Our
partnerships
What are we talking about? Comics or Analytics tracking and GDPR? It might be more captivating to talk about the former. Maybe.
Captain America’s shield is the new amendment that updates the Privacy Shield specifications and constitutes a new framework for the protection of the data of American and European citizens. Will it be a cardboard shield or an indestructible alloy?
So let’s start with the recent events that have impacted the protection of the privacy and personal data of European citizens, with a specific goal: to address the main questions we have received from our clients and legal firms in different ways:
Do we need to abandon Google Analytics 3 (Universal Analytics)?
Should we delete the account?
Is Google Analytics 4 GDPR compliant?
Are there other tracking solutions?
To begin with, let’s talk about the Privacy Shield, the latest development in these matters, which actually doesn’t have much to do with Analytics tools, advertising campaigns, and user IPs. It’s more about geopolitics, international agreements, and national security. That’s why experts in Web Marketing and digital technologies must exercise caution when addressing these topics.
There are studies and lawyers who specialize in this area, and those involved in marketing should not and cannot replace them; they should only provide information to outline the technical and technological framework and possible solutions.
The United States, on October 7th, enacted a new Data Privacy Framework that is expected to replace/update the current Privacy Shield after recent discussions with the European Union. The Privacy Shield was originally designed as a tool to regulate the flow of information between the EU and the United States: how the United States can access data of European citizens in case of investigations and what companies should do to comply with these directives.
This new Data Privacy Framework should be a step forward compared to the previous agreement, which was invalidated by the European Court of Justice. It should include stricter obligations and procedures for external entities accessing data collected by companies for their business.
But let’s leave international politics behind and get back to practical matters: What should those who manage and work on websites do?
In general, one should take care of user data (including cookies): map how data is handled and demonstrate, plan, and take action to protect user data.
From a technical perspective, here are the key points:
GA4 processes but does not save IPs (GA3 is not compliant in this regard). Hence, the action against Caffeina Media Ltd. These data may not even be sent to Google Analytics, depending on the settings in GA4.
The problem is that it’s not ruled out that Google, by cross-referencing data, could be able to identify personal data, regardless of GA4 not saving IPs.
Using Server-Side tracking and saving data on European servers complies with GDPR provisions.
Implementing Server-Side tracking with European servers is not enough because data still ends up in the United States, whereas GDPR requires data to be stored in Europe.
Some companies are starting to consider the legal location of the hosting service provider; in addition to having servers in Europe, in the strictest interpretation of GDPR, some also choose a server from a company with legal headquarters in Europe.
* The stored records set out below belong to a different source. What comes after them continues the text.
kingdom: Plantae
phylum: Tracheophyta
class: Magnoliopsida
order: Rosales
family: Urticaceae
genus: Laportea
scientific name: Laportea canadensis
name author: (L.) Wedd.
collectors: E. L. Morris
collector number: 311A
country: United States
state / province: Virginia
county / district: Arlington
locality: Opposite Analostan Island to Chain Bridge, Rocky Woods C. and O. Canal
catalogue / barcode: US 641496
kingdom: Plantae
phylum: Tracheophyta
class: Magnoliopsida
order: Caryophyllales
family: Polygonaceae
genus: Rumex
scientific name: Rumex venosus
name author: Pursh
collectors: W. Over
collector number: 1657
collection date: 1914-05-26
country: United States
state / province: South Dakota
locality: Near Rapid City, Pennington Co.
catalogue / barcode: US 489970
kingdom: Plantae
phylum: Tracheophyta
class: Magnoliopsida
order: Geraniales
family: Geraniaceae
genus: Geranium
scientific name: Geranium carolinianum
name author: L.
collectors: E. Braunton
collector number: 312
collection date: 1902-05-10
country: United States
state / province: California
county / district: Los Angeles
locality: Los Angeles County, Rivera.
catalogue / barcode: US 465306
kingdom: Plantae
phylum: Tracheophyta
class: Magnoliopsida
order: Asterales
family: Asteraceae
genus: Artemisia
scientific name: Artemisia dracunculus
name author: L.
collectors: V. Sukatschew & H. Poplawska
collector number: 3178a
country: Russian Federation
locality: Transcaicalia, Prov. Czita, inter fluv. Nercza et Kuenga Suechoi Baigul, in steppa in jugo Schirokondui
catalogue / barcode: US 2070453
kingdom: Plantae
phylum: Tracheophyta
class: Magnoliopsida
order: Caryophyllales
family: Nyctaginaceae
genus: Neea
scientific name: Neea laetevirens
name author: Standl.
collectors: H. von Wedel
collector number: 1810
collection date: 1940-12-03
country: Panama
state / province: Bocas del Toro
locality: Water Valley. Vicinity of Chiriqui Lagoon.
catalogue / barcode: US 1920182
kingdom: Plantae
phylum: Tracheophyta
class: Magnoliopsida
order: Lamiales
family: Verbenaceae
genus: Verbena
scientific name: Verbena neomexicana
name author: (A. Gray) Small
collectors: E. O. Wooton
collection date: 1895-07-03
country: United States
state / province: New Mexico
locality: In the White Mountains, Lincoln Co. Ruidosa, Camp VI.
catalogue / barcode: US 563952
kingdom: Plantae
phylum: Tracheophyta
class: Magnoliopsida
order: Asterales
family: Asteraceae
These are not specific GDPR provisions but rather interpretations of the GDPR. However, there are services that facilitate this.
GA4, like GA3, is essential for integration with Adwords and thus for maximizing Media investments. Other analytics tools do not allow the same capabilities, so Adwords algorithms perform worse due to the lack of data. This can affect an important legal aspect, the legitimate interest of the company, which could be used as an argument for using GA4.
GA3 will stop tracking regardless in July 2023.
Analytics tools like Matomo can be a good solution, but at the moment, we advise against them for those making significant investments on Google channels for the aforementioned reasons.
Closing GA3 is a valid option, especially since it will stop tracking in July 2023.
By closing, we mean removing the GA3 code from your websites in a light mode or, in a more restrictive mode, deleting all historical data in the account through the relevant option in the tool (knowing that data in the digital world cannot be completely deleted, but you can explore this further elsewhere…).
Google Analytics is just one of the many tools that companies use daily and transfer data worldwide (not only to the United States). This map of the Cloud infrastructure of major players is interesting.
Technically, we at EP know what can be done, but then the issue must be tackled with individual consultants or legal departments of companies to decide on the best course of action!